For once I have shown the output from skim(). This is a relatively small dataset with no missing data.

Ask a silly question

Before we launch into data exploration, it pays to look carefully at the definitions of the predictors.

One of the variables that we are given for prediction is Avg_viewer_ratio, the definition given on kaggle is a little confusing. It reads
“The average viewers watching a given game divided by the average channels streaming a given game, both in the same month + year”

but it amounts to

Avg_viewer_ratio = Hours_watched / Hours_Streamed

where we are told Hours_Streamed and we are asked to predict Hours_watched in order to be able to calculate the ranks.

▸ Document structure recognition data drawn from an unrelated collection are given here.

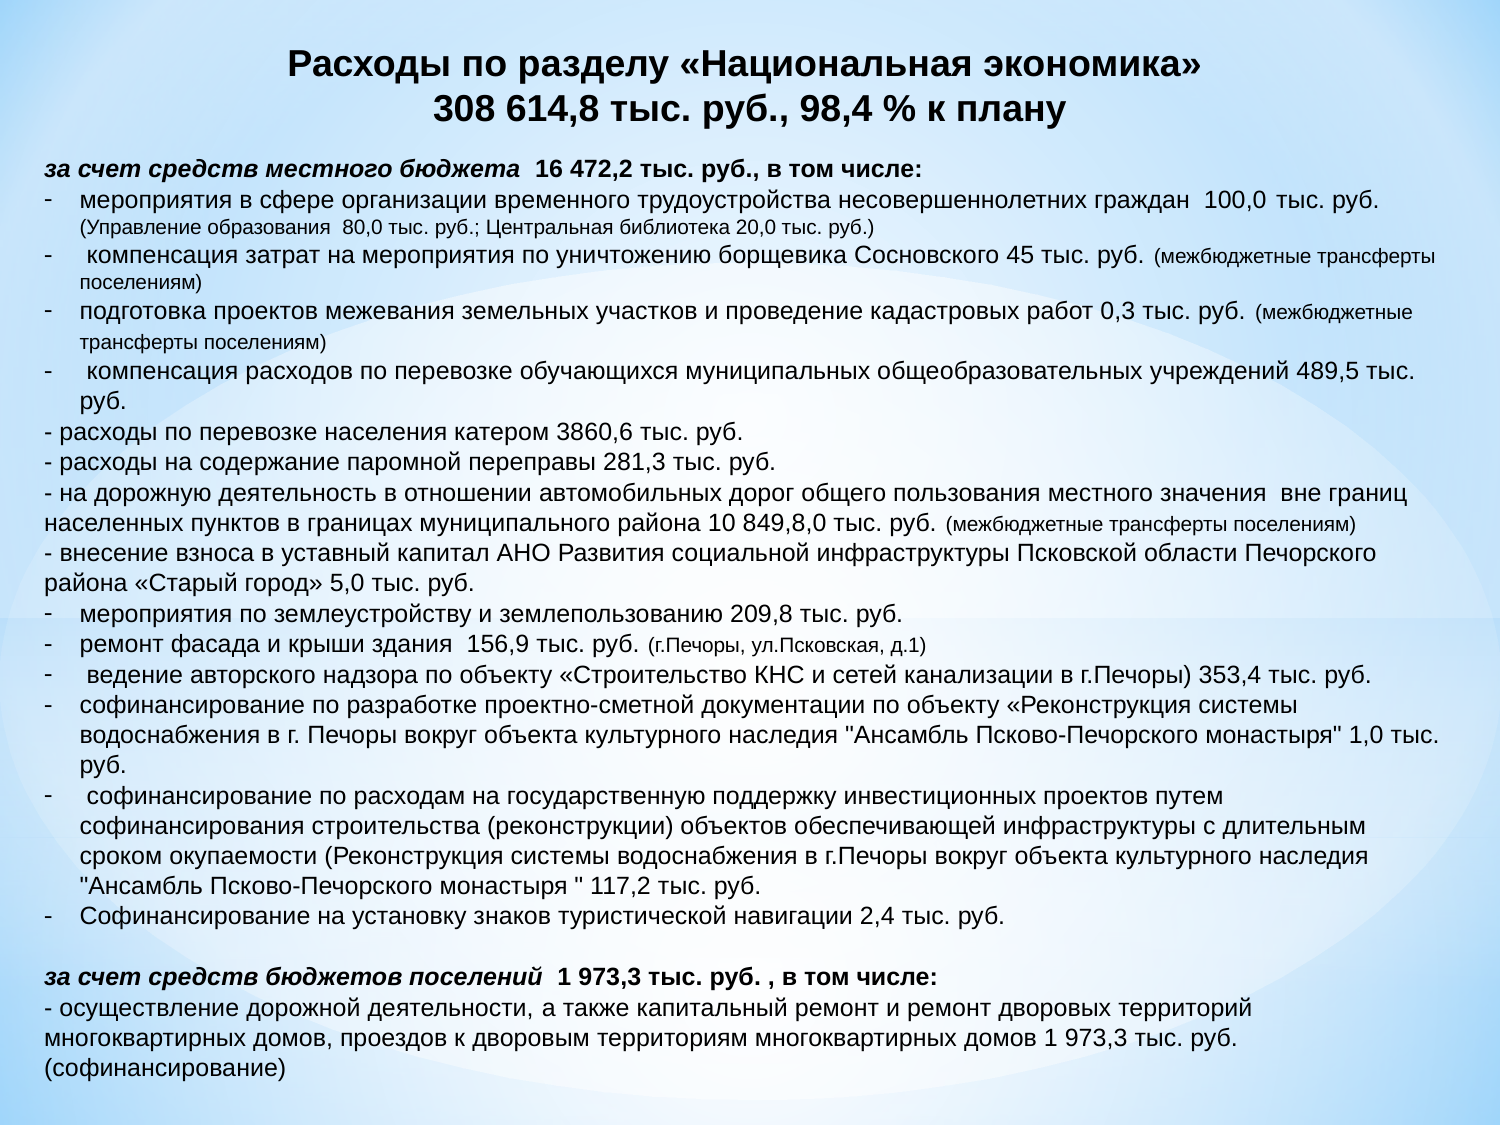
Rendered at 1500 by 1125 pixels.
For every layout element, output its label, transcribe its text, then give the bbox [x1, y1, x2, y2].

text_box Расходы по разделу «Национальная экономика» 308 614,8 тыс. руб., 98,4 % к плану [76, 30, 1424, 137]
text_box за счет средств местного бюджета 16 472,2 тыс. руб., в том числе: мероприятия в сфере организации временного трудоустройства несовершеннолетних граждан 100,0 тыс. руб. (Управление образования 80,0 тыс. руб.; Центральная библиотека 20,0 тыс. руб.) компенсация затрат на мероприятия по уничтожению борщевика Сосновского 45 тыс. руб. (межбюджетные трансферты поселениям) подготовка проектов межевания земельных участков и проведение кадастровых работ 0,3 тыс. руб. (межбюджетные трансферты поселениям) компенсация расходов по перевозке обучающихся муниципальных общеобразовательных учреждений 489,5 тыс. руб. - расходы по перевозке населения катером 3860,6 тыс. руб. - расходы на содержание паромной переправы 281,3 тыс. руб. - на дорожную деятельность в отношении автомобильных дорог общего пользования местного значения вне границ населенных пунктов в границах муниципального района 10 849,8,0 тыс. руб. (межбюджетные трансферты поселениям) - внесение взноса в уставный капитал АНО Развития социальной инфраструктуры Псковской области Печорского района «Старый город» 5,0 тыс. руб. мероприятия по землеустройству и землепользованию 209,8 тыс. руб. ремонт фасада и крыши здания 156,9 тыс. руб. (г.Печоры, ул.Псковская, д.1) ведение авторского надзора по объекту «Строительство КНС и сетей канализации в г.Печоры) 353,4 тыс. руб. софинансирование по разработке проектно-сметной документации по объекту «Реконструкция системы водоснабжения в г. Печоры вокруг объекта культурного наследия "Ансамбль Псково-Печорского монастыря" 1,0 тыс. руб. софинансирование по расходам на государственную поддержку инвестиционных проектов путем софинансирования строительства (реконструкции) объектов обеспечивающей инфраструктуры с длительным сроком окупаемости (Реконструкция системы водоснабжения в г.Печоры вокруг объекта культурного наследия "Ансамбль Псково-Печорского монастыря " 117,2 тыс. руб. Софинансирование на установку знаков туристической навигации 2,4 тыс. руб. за счет средств бюджетов поселений 1 973,3 тыс. руб. , в том числе: - осуществление дорожной деятельности, а также капитальный ремонт и ремонт дворовых территорий многоквартирных домов, проездов к дворовым территориям многоквартирных домов 1 973,3 тыс. руб. (софинансирование) [29, 145, 1471, 1125]
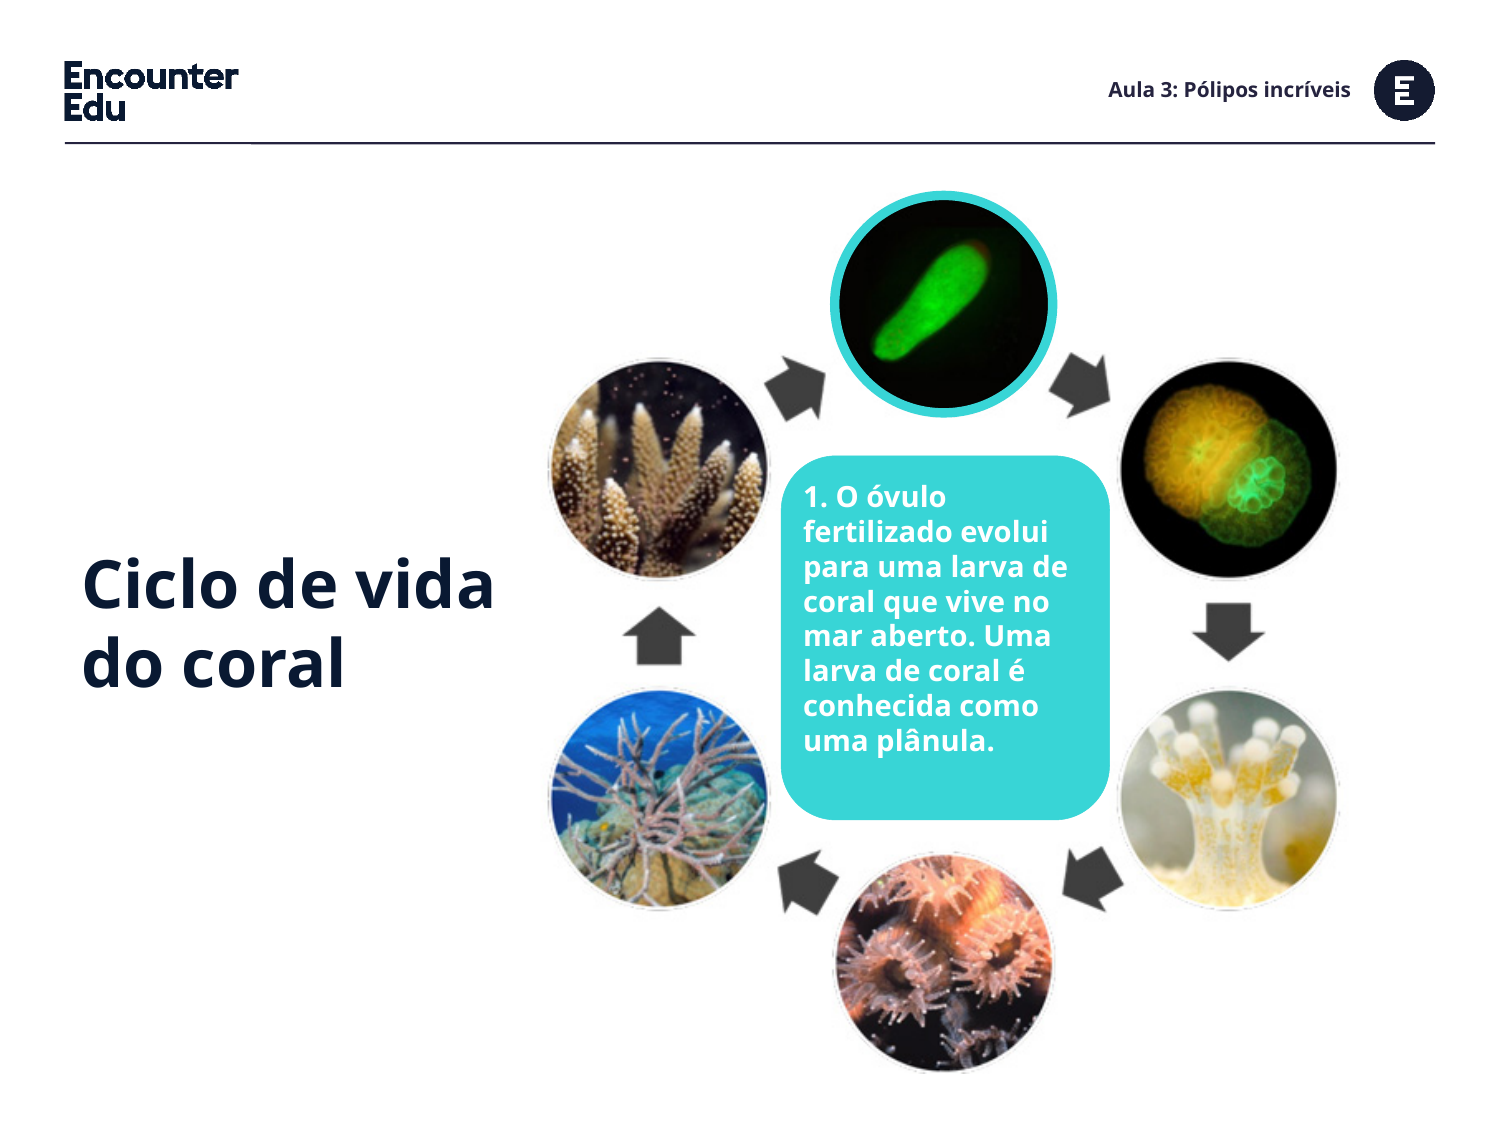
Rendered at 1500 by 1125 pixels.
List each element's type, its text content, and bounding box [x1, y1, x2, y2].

It follows that the exact rank from the just two of the predictors. There is no machine learning problem!

Just to confirm it

# --- plot measured vs calculated Hours_watched ---------
trainRawDF %>%
  mutate( yhat = Hours_Streamed * Avg_viewer_ratio) %>%
  ggplot( aes(y=Hours_watched, x=yhat)) +
  geom_point() +
  geom_abline( intercept=0, slope=1, colour="red") +
  labs( title="Hours watched can be calculated exactly",
        x="Hours_Streamed * Avg_viewer_ratio")

Of course, if you do not notice this, then a good machine learning algorithm will discover the relationship and make exact predictions. Indeed, if you opt to work on a log scale, a simple linear regression model will give perfect predictions.

Let’s read the test data and see how we go

# --- read test data --------------------------------------
read.csv( file.path(home, "data/rawData/test.csv")) %>%
  as_tibble() %>%
  saveRDS( file.path(home, "data/rData/test.rds")) 

testRawDF <- readRDS(file.path(home, "data/rData/test.rds"))

# --- create a submission ----------------------------------
testRawDF %>%
  mutate( yhat = Hours_Streamed * Avg_viewer_ratio) %>%
  # --- rank large to small -----------------
  mutate( Rank = rank(-yhat) ) %>%
  # --- format submission -----------------
  select( Game, Rank) %>%
  arrange( Rank) %>% 
  print() %>%
  write.csv( file.path( home, "temp/submission1.csv"),
                        row.names=FALSE)
## # A tibble: 200 x 2
##    Game                              Rank
##    <chr>                            <dbl>
##  1 Just Chatting                        1
##  2 Grand Theft Auto V                   2
##  3 League of Legends                    3
##  4 VALORANT                             4
##  5 Call of Duty: Warzone                5
##  6 Fortnite                             6
##  7 Minecraft                            7
##  8 Counter-Strike: Global Offensive     8
##  9 Apex Legends                         9
## 10 Resident Evil Village               10
## # ... with 190 more rows

I submitted this and, of course, I scored a perfect 1.0. Three other competitors also scored 1.0, but apart from those entries the best score was 0.36. What can you say?

What this example shows

Fortunately for Sliced, the four competitors did not notice that the correct predictions were so obvious, otherwise it would have been a very short episode.